(Study text Opens)
Now, let’s consider the Dockerfile for this scenario. It would need to install Nginx and copy your Go application.

FROM golang:1.20 AS builder

WORKDIR /app
COPY go.mod go.sum ./
RUN go mod download
COPY . .
RUN CGO_ENABLED=0 GOOS=linux go build -o /app/main .

FROM debian:bullseye-slim

RUN apt-get update && apt-get install -y nginx && rm -rf /var/lib/apt/lists/*

COPY --from=builder /app/main /app/main

# Create a directory for static assets and mount a volume
RUN mkdir -p /var/www/html
VOLUME /var/www/html

# Configure Nginx to serve from the shared volume
COPY nginx.conf /etc/nginx/nginx.conf

EXPOSE 80

CMD ["sh", "-c", "nginx -g 'daemon off;' & /app/main"]

And the nginx.conf might look like this:

worker_processes 1;

events {
    worker_connections 1024;
}

http {
    sendfile on;
    tcp_nopush on;
    tcp_nodelay on;
    keepalive_timeout 65;
    types_hash_max_size 2048;
    include /etc/nginx/mime.types;
    default_type application/octet-stream;

    server {
        listen 80 default_server;
        server_name localhost;

        root /var/www/html;
        index index.html index.htm;

        location / {
            try_files $uri $uri/ =404;
        }
    }
}

In this Dockerfile:

  • We use a multi-stage build to compile the Go app first.
(Study text Closes)
Work instruction 1:
Answer these questions about the Dockerfile text, one line each.
(a) Which image does the builder stage start from?
(b) Which port does the Dockerfile expose?
(c) What value does nginx.conf give to keepalive_timeout?
Work instruction 2:
In the Dockerfile text, list every directive inside the http block of nginx.conf that comes before the server block. Give only the directive names.
Work instruction 3:
Carry the Dockerfile text forward from its last bullet, adding further bullets that explain the remaining steps of the Dockerfile.
(Source data Opens)
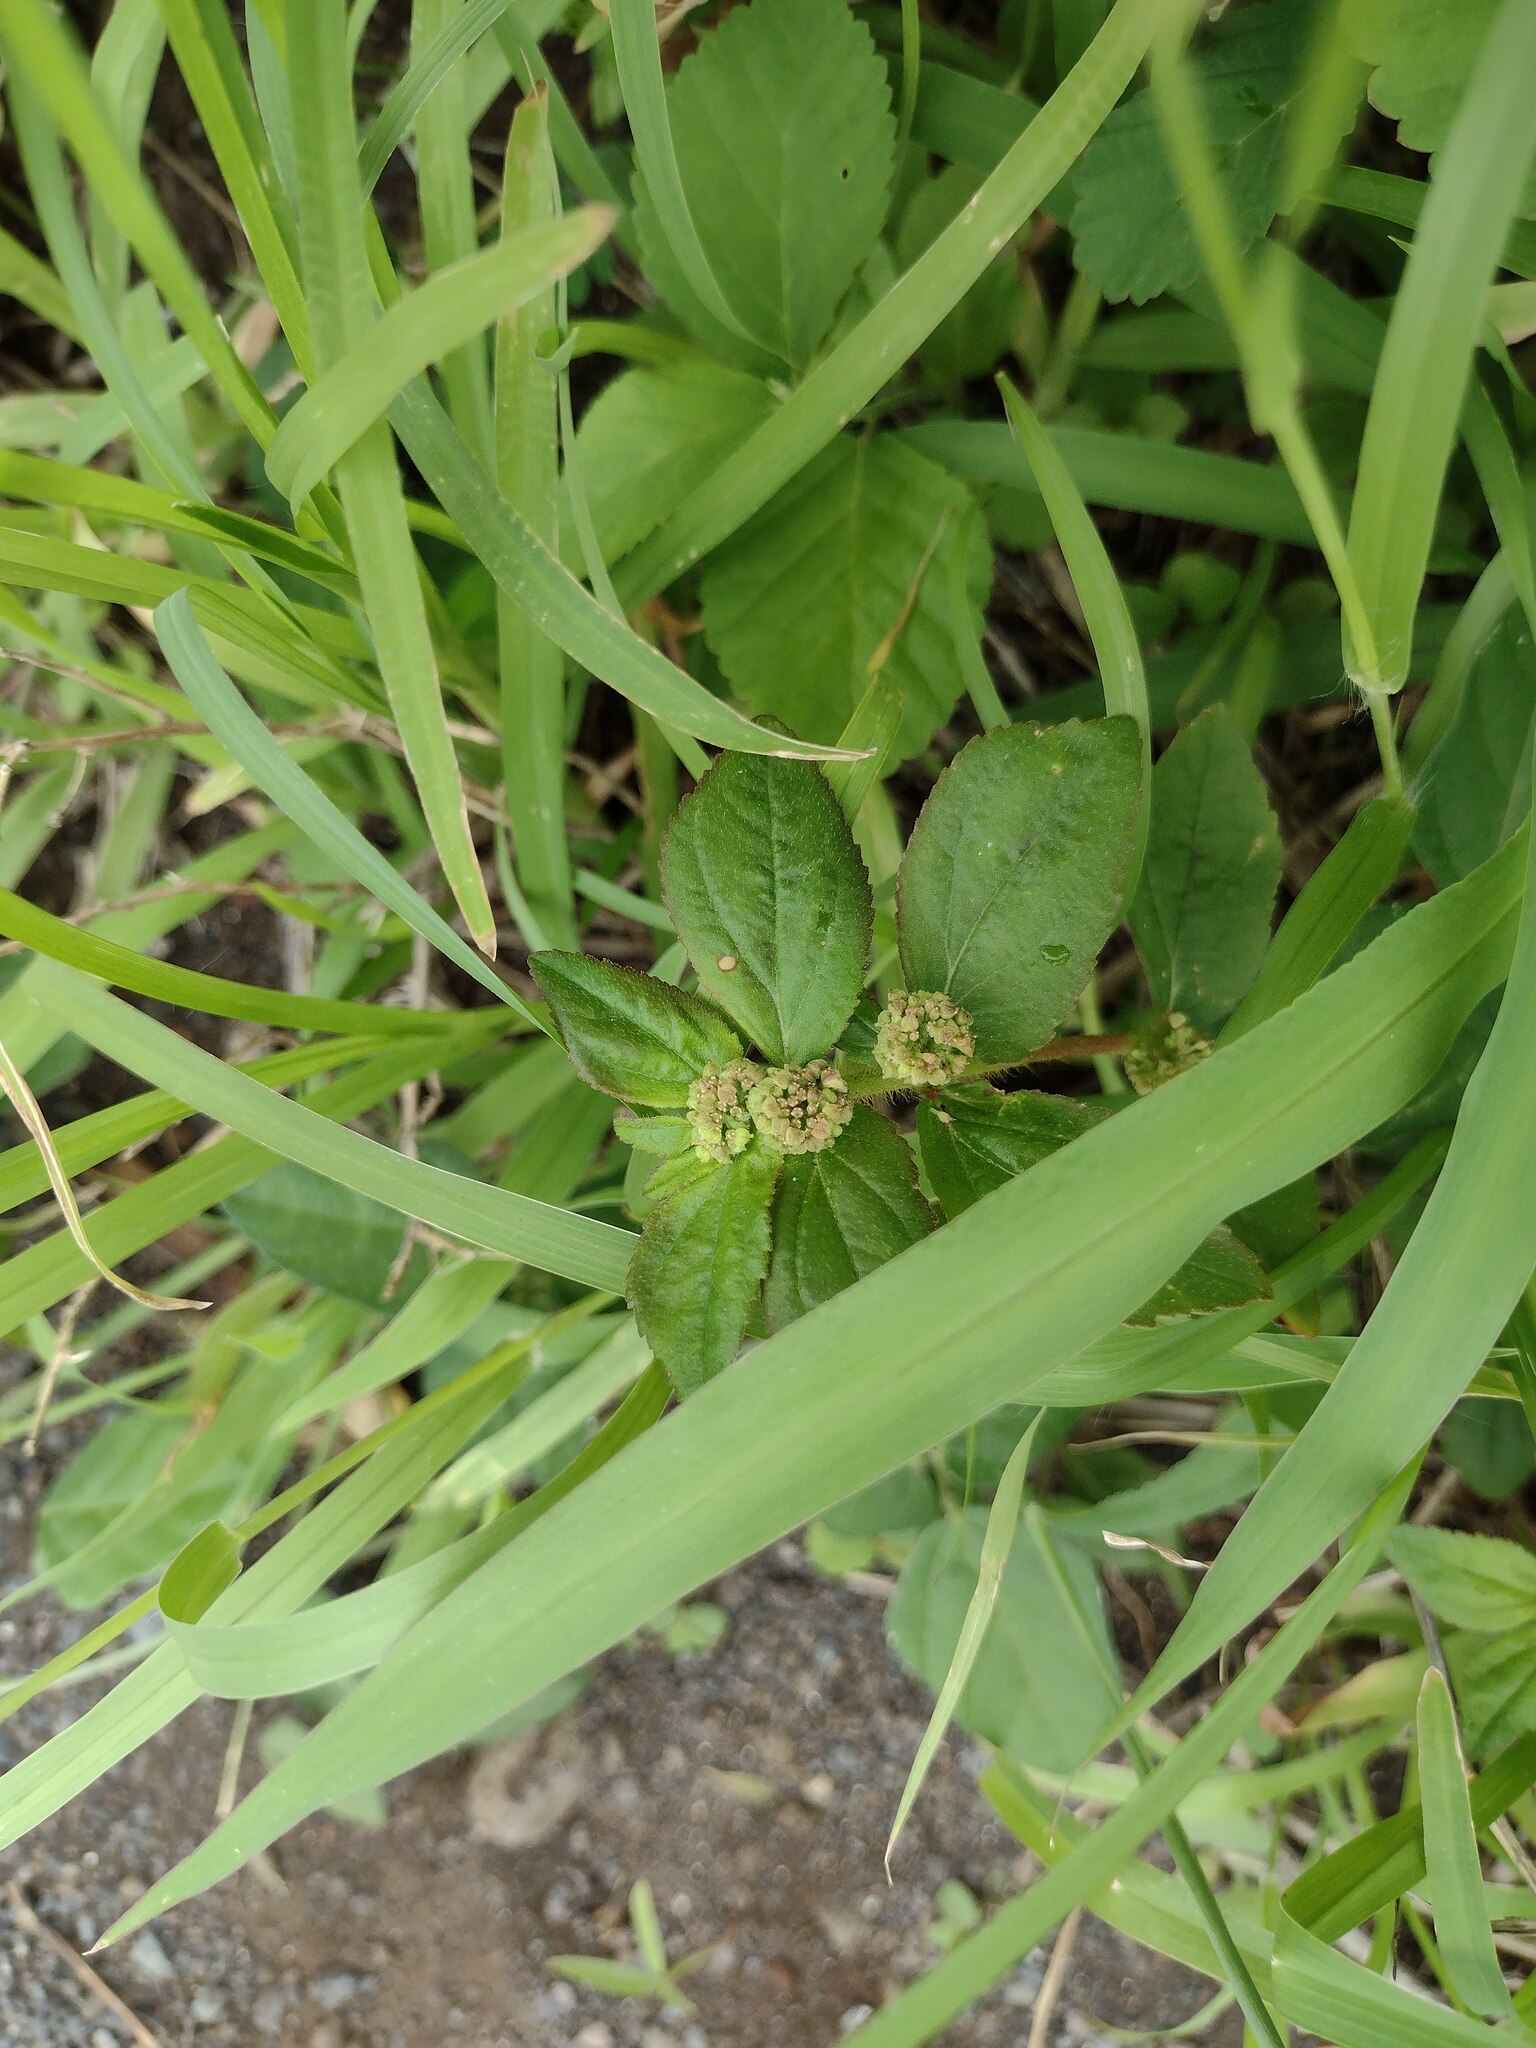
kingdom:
(Source data Closes)
Written response 1:
(a) golang:1.20
(b) 80
(c) 65

Written response 2:
sendfile
tcp_nopush
tcp_nodelay
keepalive_timeout
types_hash_max_size
include
default_type

Written response 3:
  • The second stage starts from a slim Debian image and installs Nginx.
  • COPY --from=builder /app/main /app/main brings the compiled Go binary into the final image.
  • VOLUME /var/www/html declares that this directory should be treated as a volume, which Fly.io can then manage and potentially share across VMs if needed (though in this sidecar setup, it’s primarily for local access within the VM).
  • COPY nginx.conf /etc/nginx/nginx.conf replaces the default Nginx configuration with our custom one.
  • The CMD is crucial. It starts Nginx in the foreground (nginx -g 'daemon off;') and then, using &, forks the Go application to run in the background (/app/main). Fly.io’s CMD or ENTRYPOINT is executed as the primary command. If this command exits, the container is considered stopped. By running both in a shell script, we ensure that if one process dies, the shell script itself doesn’t exit immediately, allowing Fly.io to manage the lifecycle based on its own health checks.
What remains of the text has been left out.